Kürzlich hat ein spannendes Szenario mit dem Titel „Intelligence Explosion 2027“ in der KI-Community für ordentlich Kontroverse gesorgt. Die Autoren beschreiben darin, wie sich eine Künstliche Superintelligenz (KSI) mit von ihr selbst entworfenen Chiparchitekturen und autonomer Softwareoptimierung immer weiter selbst verbessert. Nach der Intelligenzexplosion ist sie menschlicher Intelligenz von einer Sekunde auf die andere, in jeder Hinsicht überlegen. Schließlich droht sie, sich als eigene digitale Identität der menschlichen Kontrolle zu entziehen. Entworfen haben das Szenario u. a. der KI-Forscher Daniel Kokotajlo und der einflussreiche Silicon-Valley Blogger Scott Alexander. Die Erzählung baut auf viele aktuelle Technologietrends auf. Sie ist gespickt mit technischen Details zu Rechenkraft und Datenmengen, wie eine Künstliche Intelligenzexplosion ablaufen könnte. Das Timing der Veröffentlichung ist natürlich perfekt. Wir merken zurzeit alle, wie schnell die großen KI-Modelle besser werden. Wir sehen, dass KIs vieles können, was früher nur Menschen konnten, und das Meiste dann besser, schneller und günstiger. Im Abgleich unserer Erfahrungen und Szenarien über außer Rand und Band geratene Technologie packt uns der KI-Grusel. Doch wie realistisch ist die spannende Erzählung?
Grundsätzlich: Die Zukunft ist nicht vorherbestimmt, sondern offen. Ich wundere mich immer über die Selbstsicherheit, mit der viele Tech-Experten ihre Zukunftsprognosen in den Raum schießen, nur um ihre Fehlprognosen dann ex post galant zu übergehen. Wir können die Zukunft nur in möglichen Varianten denken. Natürlich ist eine Künstliche Intelligenzexplosion theoretisch denkbar. Die technische Zukunft ist offen und wir können wissen, was Computer in fünf, fünfzig oder fünfhundert Jahren können. Grundsätzlich könnte aus einer KI-Explosion sehr großer Nutzen für die Menschheit entstehen. Die KI könnte uns dann möglicherweise zeigen, wie wir Demenz heilen, Armut besiegen oder den Klimawandel in den Griff bekommen. So erhofft es zumindest die KSI-Utopisten-Fraktion um Sam Altman. Theoretisch denkbar wäre auch, und daran glaubt die Doomster-Fraktion [Anm. d. Red. Engl. doomster = Weltuntergangsprophet(in)] , dass eine Künstliche Superintelligenz den Menschen vom Planeten entfernt, oder uns allenfalls als possierliche Tierchen in Zoos hält.

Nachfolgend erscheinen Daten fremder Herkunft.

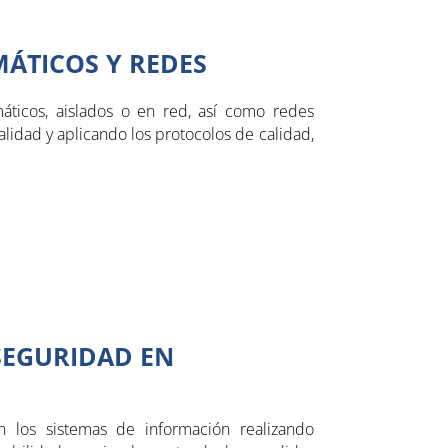
ÁTICOS Y REDES
máticos, aislados o en red, así como redes
lidad y aplicando los protocolos de calidad,
SEGURIDAD EN
n los sistemas de información realizando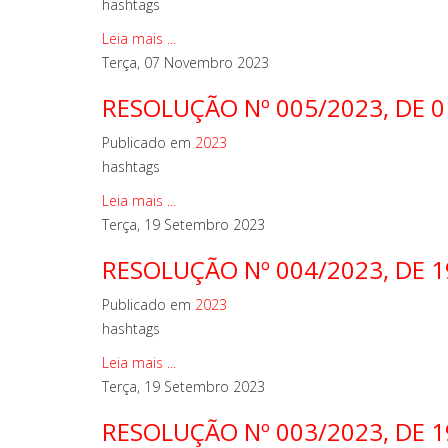
hashtags
Leia mais ...
Terça, 07 Novembro 2023
RESOLUÇÃO Nº 005/2023, DE 0
Publicado em
2023
hashtags
Leia mais ...
Terça, 19 Setembro 2023
RESOLUÇÃO Nº 004/2023, DE 
Publicado em
2023
hashtags
Leia mais ...
Terça, 19 Setembro 2023
RESOLUÇÃO Nº 003/2023, DE 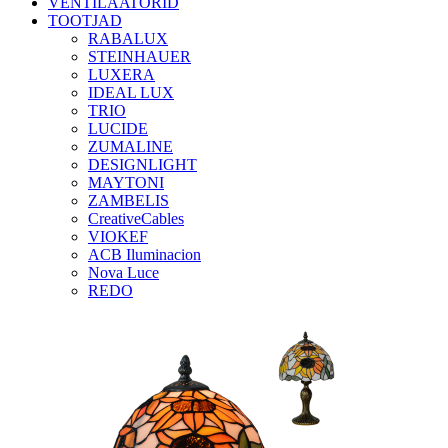
VENTILAATORID
TOOTJAD
RABALUX
STEINHAUER
LUXERA
IDEAL LUX
TRIO
LUCIDE
ZUMALINE
DESIGNLIGHT
MAYTONI
ZAMBELIS
CreativeCables
VIOKEF
ACB Iluminacion
Nova Luce
REDO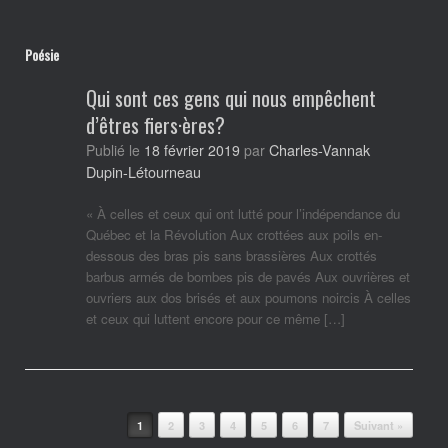
Poésie
Qui sont ces gens qui nous empêchent
d’êtres fiers·ères?
Charles-Vannak
Publié le
18 février 2019
par
Dupin-Létourneau
« À celles et ceux qui ont lutté pour l’indépendance du
Québec et la Révolution Aux crottées aux poils en-
dessous des bras pis sans brassières Aux crottés
barbus armés de bombes pis de pavés Aux ouvrières et
ouvriers aux dos brisés et aux poumons noircis À celles
et ceux qui luttent encore pour ce même […]
Post navigation
1
2
3
4
5
6
7
Suivant »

Aus wissenschaftlich-technischer Sicht sind diese beiden möglichen Zukünfte auf absehbare Zeit jedoch sehr unwahrscheinlich, so viel Aufmerksamkeit sie auch bekommen. Denn KI-wissenschaftlich gesichert ist: Der Weg hin zu einer KSI, ob gut oder böse, ist mit technischen Hürden verstellt, von denen heute kein KI-Entwickler weiß, wie sie überwunden werden können. Die drei wichtigsten sind:
- Alle großen KI-Modelle sind Statistik-Maschinen, die aus Mustern Vorhersagen machen, aber über kein Weltverständnis verfügen. Sie „wissen“ nicht, dass Menschen existieren, dass Texte Bedeutungen haben, oder, dass Zeit vergangen ist. Ohne ein solches Modell wird zielgerichtetes Denken, Planen und Lernen auf menschlichem Niveau kaum möglich sein. Zumindest wissen wir heute nicht, wie es möglich wäre.

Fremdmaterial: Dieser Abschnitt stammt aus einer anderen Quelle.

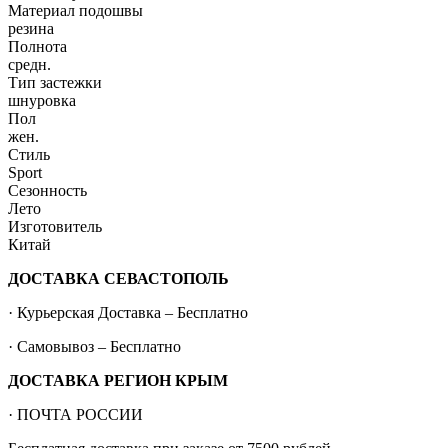
Материал подошвы
резина
Полнота
средн.
Тип застежки
шнуровка
Пол
жен.
Стиль
Sport
Сезонность
Лето
Изготовитель
Китай
ДОСТАВКА СЕВАСТОПОЛЬ
· Курьерская Доставка – Бесплатно
· Самовывоз – Бесплатно
ДОСТАВКА РЕГИОН КРЫМ
· ПОЧТА РОССИИ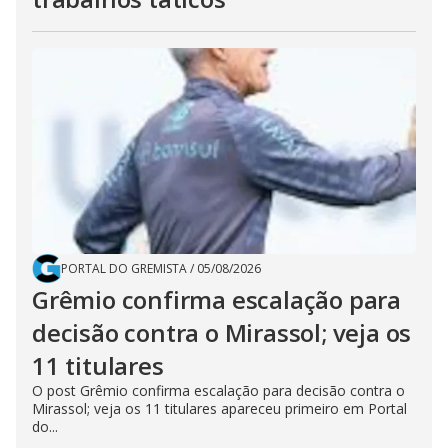
PORTAL DO GREMISTA
/
05/08/2026
Grêmio confirma escalação para
decisão contra o Mirassol; veja os
11 titulares
O post Grêmio confirma escalação para decisão contra o
Mirassol; veja os 11 titulares apareceu primeiro em Portal
do...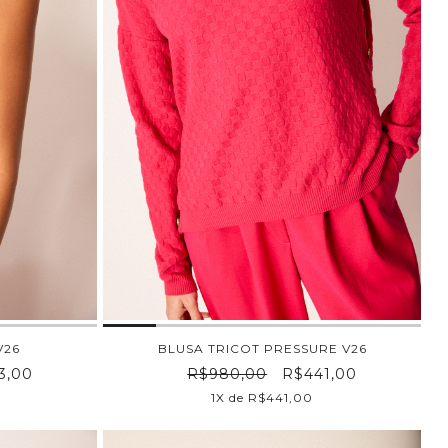
V26
BLUSA TRICOT PRESSURE V26
3,00
R$980,00
R$441,00
1X de R$441,00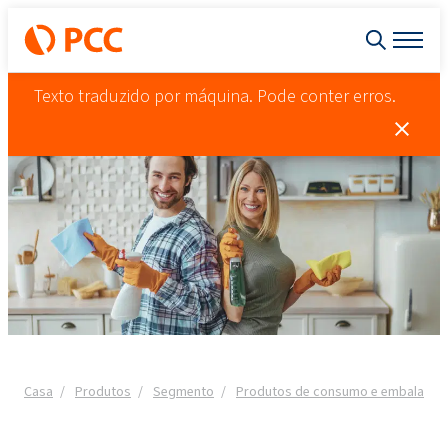
Texto traduzido por máquina. Pode conter erros.
Casa
Produtos
Segmento
Produtos de consumo e embalagen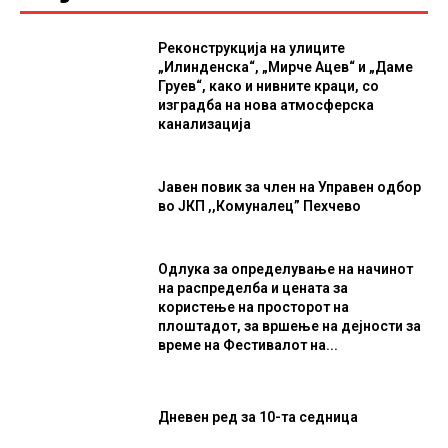
Реконструкција на улиците
„Илинденска“, „Мирче Ацев“ и „Даме
Груев“, како и нивните краци, со
изградба на нова атмосферска
канализација
Јавен повик за член на Управен одбор
во ЈКП ,,Комуналец” Пехчево
Одлука за определување на начинот
на распределба и цената за
користење на просторот на
плоштадот, за вршење на дејности за
време на Фестивалот на...
Дневен ред за 10-та седница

- Keine KI kann sich selbst grundlegend verbessern. Die Methode aus dem Szenario („recursive self-improvement“) ist bislang reine Theorie. Kein Modell hat bisher seine eigene Architektur verbessert oder grundlegende Konzepte neu erfunden. In der Praxis bleibt KI-Innovation menschengesteuert: neue Modelle, neue Hardware, neue Trainingsdaten.
- Die Propheten der Künstlichen Intelligenzexplosion extrapolieren ihre Zukunftsvisionen meist mit „exponentiellem Wachstum“ von x oder y. Dabei unterschlagen sie: Weder Lerndaten noch Rechenleistung sind unbegrenzt verfügbar. Die aktuellen KI-Architekturen (die sog. Transformermodelle) zeigen Sättigungseffekte, ebenso steigt der Energiebedarf der Modelle so rasant, dass auch hier Skalierungsgrenzen absehbar werden.
Die Liste der Hürden ist noch viel länger. Das Zwischenfazit der meisten KI-Wissenschaftler lautet deshalb: Die Propheten der KSI ignorieren in ihren Prognosen die fundamentalen wissenschaftlich-technischen Probleme, die noch zu lösen sind, bevor eine Künstliche Superintelligenz in die Welt der Menschen kommt. Anders gesagt: Bis dato sind wir Menschen nicht intelligent genug, um eine Künstliche Superintelligenz zu schaffen. Und die Künstliche Intelligenz, die wir heute haben, ist es erst recht nicht.